Zxilly / go-size-analyzer

A tool for analyzing the size of compiled Go binaries, offering cross-platform support, detailed breakdowns, and multiple output formats.
https://gsa.zxilly.dev/
GNU Affero General Public License v3.0
1.21k stars 25 forks source link

Analyse .rodata/go:embed content #44

Open gudvinr opened 5 months ago

gudvinr commented 5 months ago

go:embed stores its data in .rodata section of the binary file.

I am not sure if it's possible to extract all of the content of .rodata but it would be useful to at least have some idea about embedded content.

As for example, lingua-go stores tremendous amounts of embeds, so .rodata will take up ~100Mb of the file.

Information on the exact data structure is rather sparse but it's somewhat simple because we know what does the embedding (it is https://pkg.go.dev/embed)

See also:

Zxilly commented 5 months ago

This is certainly possible, and in fact existing methods based on decompilation already recognise some of them.
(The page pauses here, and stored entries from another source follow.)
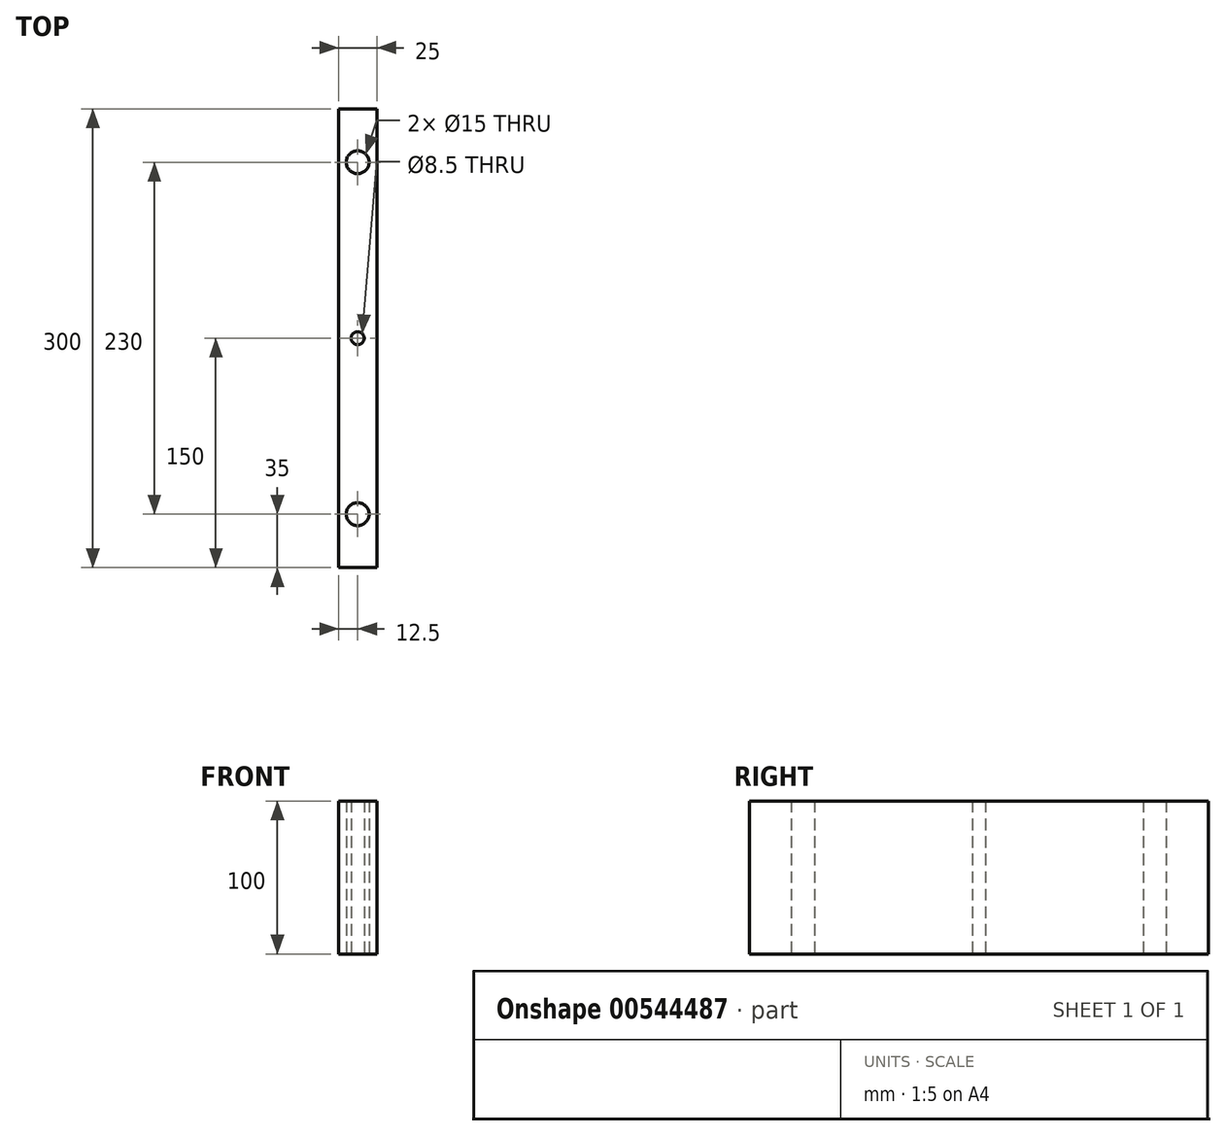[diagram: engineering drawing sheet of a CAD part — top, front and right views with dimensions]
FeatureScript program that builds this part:
annotation { "Feature Type Name" : "Feature", "Feature Type Description" : "" }
export const myFeature = defineFeature(function(context is Context, id is Id, definition is map)
    precondition{}
    {
        {
            var Q0;
            Q0=qCreatedBy(makeId("Top.planeOp"),FACE);
            var sketch = newSketch(context, id + "F0", { "sketchPlane" : qUnion([Q0])});
            skLineSegment(sketch, "E0.bottom", {"start": v(-12.5, 150) * mm, "end": v(12.5, 150) * mm});
            skLineSegment(sketch, "E0.top", {"start": v(-12.5, -150) * mm, "end": v(12.5, -150) * mm});
            skLineSegment(sketch, "E0.left", {"start": v(-12.5, 150) * mm, "end": v(-12.5, -150) * mm});
            skLineSegment(sketch, "E0.right", {"start": v(12.5, 150) * mm, "end": v(12.5, -150) * mm});
            skPoint(sketch, "E0.middle", {"position": v(0, 0) * mm});
            skCircle(sketch, "E1", {"center": v(0, 115) * mm, "radius": 7.5 * mm});
            skCircle(sketch, "E2", {"center": v(0, -115) * mm, "radius": 7.5 * mm});
            skLineSegment(sketch, "E3", {"start": v(0, 115) * mm, "end": v(0, -115) * mm, "construction": true});
            skCircle(sketch, "E4", {"center": v(0, 0) * mm, "radius": 4.25 * mm});
            skSolve(sketch);
        }
        {
            var Q0;
            Q0=makeQuery(id+"F0.imprint","IMPRINT",FACE,{"disambiguationData":[TD([[makeQuery(id+"F0.imprint","IMPRINT",EDGE,{"derivedFrom":sQuery(id+"F0.wireOp",EDGE,"E0.bottom")}),-1.0]])]});
            extrude(context, id + "F1", {"entities" : qUnion([Q0]), "endBound" : BoundingType.SYMMETRIC, "depth" : 100 * mm, "offsetDistance" : 25 * mm});
        }
    });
But I discarded the results that could not be recognised as strings when I processed the results obtained from decompilation. Because false positives can be very disturbing. There is an additional difficulty, gsa currently supports three platforms, pe/macho/elf, and writing a parser for each platform or even each go version might be too much work. I would expect a parser based on dwarf to handle this, after all, at runtime the embedded content is just a string of bytes. golang uses dwarf on all platforms including pe, so the workload is relatively acceptable.

Zxilly commented 4 months ago

The dwarf doesn't contain information about embed, maybe we still need some reverse engineering work. Therefore, it may be a long wait to implement this feature.

Zxilly commented 4 months ago

Please try v1.3.0. It has an initial support for embed parse. You must compile with the debug symbol to enable this feature. image

Zxilly commented 4 months ago

Keeping this issue open for now, as the new implementation is based on inversion and some assumptions, and it's not certain that the code will handle all real-world situations correctly. Expect feedback to fix it further.

gudvinr commented 4 months ago

I see that my test binary now reduced unknown .rodata size from ~9MB to ~3MB. Good work, thanks.